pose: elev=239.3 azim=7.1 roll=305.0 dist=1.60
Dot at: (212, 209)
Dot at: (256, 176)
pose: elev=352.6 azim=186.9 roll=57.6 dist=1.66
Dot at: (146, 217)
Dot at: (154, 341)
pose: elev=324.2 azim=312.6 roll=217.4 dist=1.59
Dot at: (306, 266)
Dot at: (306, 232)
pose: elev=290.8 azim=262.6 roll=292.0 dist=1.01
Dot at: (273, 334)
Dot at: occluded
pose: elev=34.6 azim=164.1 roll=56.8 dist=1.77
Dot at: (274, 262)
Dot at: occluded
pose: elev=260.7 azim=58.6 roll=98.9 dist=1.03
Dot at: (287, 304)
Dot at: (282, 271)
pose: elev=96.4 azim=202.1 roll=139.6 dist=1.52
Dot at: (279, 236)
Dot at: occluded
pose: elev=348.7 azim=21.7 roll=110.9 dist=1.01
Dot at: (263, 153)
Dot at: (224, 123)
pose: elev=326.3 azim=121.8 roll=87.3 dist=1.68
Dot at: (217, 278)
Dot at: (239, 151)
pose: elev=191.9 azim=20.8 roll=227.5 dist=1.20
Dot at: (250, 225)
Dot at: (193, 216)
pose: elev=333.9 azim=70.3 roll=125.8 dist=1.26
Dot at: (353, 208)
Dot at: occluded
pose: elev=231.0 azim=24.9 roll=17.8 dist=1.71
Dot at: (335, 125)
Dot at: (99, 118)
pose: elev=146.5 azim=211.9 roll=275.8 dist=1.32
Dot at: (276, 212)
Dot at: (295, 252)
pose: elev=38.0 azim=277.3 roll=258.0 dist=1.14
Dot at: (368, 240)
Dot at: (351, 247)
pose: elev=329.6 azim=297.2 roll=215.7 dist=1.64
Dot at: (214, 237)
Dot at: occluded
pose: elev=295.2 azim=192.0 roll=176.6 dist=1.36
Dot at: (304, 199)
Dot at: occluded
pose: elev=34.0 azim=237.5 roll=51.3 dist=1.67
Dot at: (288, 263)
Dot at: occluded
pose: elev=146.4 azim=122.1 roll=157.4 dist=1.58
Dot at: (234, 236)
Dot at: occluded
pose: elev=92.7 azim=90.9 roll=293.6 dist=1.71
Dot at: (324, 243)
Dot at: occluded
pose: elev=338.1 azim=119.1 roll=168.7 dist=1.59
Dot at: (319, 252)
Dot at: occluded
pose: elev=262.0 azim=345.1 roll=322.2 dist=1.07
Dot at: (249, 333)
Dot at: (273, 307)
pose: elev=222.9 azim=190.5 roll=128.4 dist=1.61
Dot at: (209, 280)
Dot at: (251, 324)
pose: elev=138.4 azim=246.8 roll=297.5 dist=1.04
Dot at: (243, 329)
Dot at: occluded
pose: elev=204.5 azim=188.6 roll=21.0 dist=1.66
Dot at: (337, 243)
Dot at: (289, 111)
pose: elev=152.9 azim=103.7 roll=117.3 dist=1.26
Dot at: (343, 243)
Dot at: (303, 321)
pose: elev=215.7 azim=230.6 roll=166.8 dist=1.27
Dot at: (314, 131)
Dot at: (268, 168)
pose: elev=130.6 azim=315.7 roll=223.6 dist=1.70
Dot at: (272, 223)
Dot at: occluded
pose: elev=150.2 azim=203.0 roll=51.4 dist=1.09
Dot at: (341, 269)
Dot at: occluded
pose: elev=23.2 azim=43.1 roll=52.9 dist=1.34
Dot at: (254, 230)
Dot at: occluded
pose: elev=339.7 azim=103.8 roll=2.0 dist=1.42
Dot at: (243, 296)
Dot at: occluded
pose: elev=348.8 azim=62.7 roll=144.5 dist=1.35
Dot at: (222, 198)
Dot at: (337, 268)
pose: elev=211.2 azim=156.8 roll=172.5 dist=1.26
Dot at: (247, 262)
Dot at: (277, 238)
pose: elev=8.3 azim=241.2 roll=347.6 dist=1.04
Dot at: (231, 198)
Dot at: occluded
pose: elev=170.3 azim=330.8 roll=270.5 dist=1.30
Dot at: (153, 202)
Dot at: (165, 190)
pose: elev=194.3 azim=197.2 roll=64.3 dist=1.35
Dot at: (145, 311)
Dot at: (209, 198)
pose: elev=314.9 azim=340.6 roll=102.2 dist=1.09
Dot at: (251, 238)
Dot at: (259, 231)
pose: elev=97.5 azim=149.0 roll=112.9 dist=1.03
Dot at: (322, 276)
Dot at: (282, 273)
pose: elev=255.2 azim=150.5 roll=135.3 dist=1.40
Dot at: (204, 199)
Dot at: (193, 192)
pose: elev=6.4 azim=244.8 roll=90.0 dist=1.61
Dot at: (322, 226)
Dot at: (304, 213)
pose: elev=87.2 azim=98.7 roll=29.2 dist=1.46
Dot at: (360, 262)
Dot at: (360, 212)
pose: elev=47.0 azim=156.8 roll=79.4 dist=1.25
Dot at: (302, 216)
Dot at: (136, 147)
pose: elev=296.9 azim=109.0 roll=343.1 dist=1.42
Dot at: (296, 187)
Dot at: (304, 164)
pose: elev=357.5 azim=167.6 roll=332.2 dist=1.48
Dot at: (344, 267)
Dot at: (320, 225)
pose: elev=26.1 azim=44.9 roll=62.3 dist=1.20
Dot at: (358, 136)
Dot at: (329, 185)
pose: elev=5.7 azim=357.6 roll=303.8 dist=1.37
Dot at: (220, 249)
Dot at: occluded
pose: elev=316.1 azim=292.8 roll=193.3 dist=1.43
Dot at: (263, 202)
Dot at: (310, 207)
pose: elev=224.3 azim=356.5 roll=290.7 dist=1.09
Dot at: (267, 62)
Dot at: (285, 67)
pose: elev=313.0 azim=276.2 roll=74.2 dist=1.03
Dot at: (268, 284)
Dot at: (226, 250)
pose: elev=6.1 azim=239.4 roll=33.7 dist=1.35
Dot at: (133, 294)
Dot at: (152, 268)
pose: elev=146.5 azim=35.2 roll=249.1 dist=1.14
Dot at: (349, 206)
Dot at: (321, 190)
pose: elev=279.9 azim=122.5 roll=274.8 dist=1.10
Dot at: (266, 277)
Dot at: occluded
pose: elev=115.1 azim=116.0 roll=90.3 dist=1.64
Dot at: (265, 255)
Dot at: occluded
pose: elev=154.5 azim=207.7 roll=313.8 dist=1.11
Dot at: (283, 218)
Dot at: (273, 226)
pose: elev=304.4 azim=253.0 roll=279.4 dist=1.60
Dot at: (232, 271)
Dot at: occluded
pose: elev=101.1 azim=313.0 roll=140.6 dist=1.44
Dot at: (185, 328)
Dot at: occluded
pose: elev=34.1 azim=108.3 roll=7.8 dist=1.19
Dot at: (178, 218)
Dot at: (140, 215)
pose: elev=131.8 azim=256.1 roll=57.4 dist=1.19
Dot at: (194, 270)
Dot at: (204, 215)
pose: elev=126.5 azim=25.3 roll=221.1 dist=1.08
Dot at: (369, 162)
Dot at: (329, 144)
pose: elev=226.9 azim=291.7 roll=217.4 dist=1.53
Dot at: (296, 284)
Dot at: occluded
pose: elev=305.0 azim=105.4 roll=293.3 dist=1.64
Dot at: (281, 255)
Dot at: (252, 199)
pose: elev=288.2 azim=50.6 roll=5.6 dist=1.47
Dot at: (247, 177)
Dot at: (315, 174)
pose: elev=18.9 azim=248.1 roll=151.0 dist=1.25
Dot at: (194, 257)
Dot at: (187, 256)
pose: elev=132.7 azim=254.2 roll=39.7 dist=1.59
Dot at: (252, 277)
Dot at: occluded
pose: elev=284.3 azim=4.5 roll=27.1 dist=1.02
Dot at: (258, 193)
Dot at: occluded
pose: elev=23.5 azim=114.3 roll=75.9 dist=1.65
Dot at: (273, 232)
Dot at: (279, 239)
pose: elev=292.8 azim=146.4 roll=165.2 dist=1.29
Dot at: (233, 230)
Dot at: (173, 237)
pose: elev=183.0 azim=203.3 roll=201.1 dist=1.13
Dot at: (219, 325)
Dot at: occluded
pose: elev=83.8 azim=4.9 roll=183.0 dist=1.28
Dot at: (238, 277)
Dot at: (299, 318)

** Objective **
Give everything from the line containing "pose: elev=18.9 azim=248.1" down to the end of the rows above as a Markdown table with the columns No and Text, leaving out blank lines.

** Full answer **
| No | Text |
|---|---|
| 1 | pose: elev=18.9 azim=248.1 roll=151.0 dist=1.25 |
| 2 | Dot at: (194, 257) |
| 3 | Dot at: (187, 256) |
| 4 | pose: elev=132.7 azim=254.2 roll=39.7 dist=1.59 |
| 5 | Dot at: (252, 277) |
| 6 | Dot at: occluded |
| 7 | pose: elev=284.3 azim=4.5 roll=27.1 dist=1.02 |
| 8 | Dot at: (258, 193) |
| 9 | Dot at: occluded |
| 10 | pose: elev=23.5 azim=114.3 roll=75.9 dist=1.65 |
| 11 | Dot at: (273, 232) |
| 12 | Dot at: (279, 239) |
| 13 | pose: elev=292.8 azim=146.4 roll=165.2 dist=1.29 |
| 14 | Dot at: (233, 230) |
| 15 | Dot at: (173, 237) |
| 16 | pose: elev=183.0 azim=203.3 roll=201.1 dist=1.13 |
| 17 | Dot at: (219, 325) |
| 18 | Dot at: occluded |
| 19 | pose: elev=83.8 azim=4.9 roll=183.0 dist=1.28 |
| 20 | Dot at: (238, 277) |
| 21 | Dot at: (299, 318) |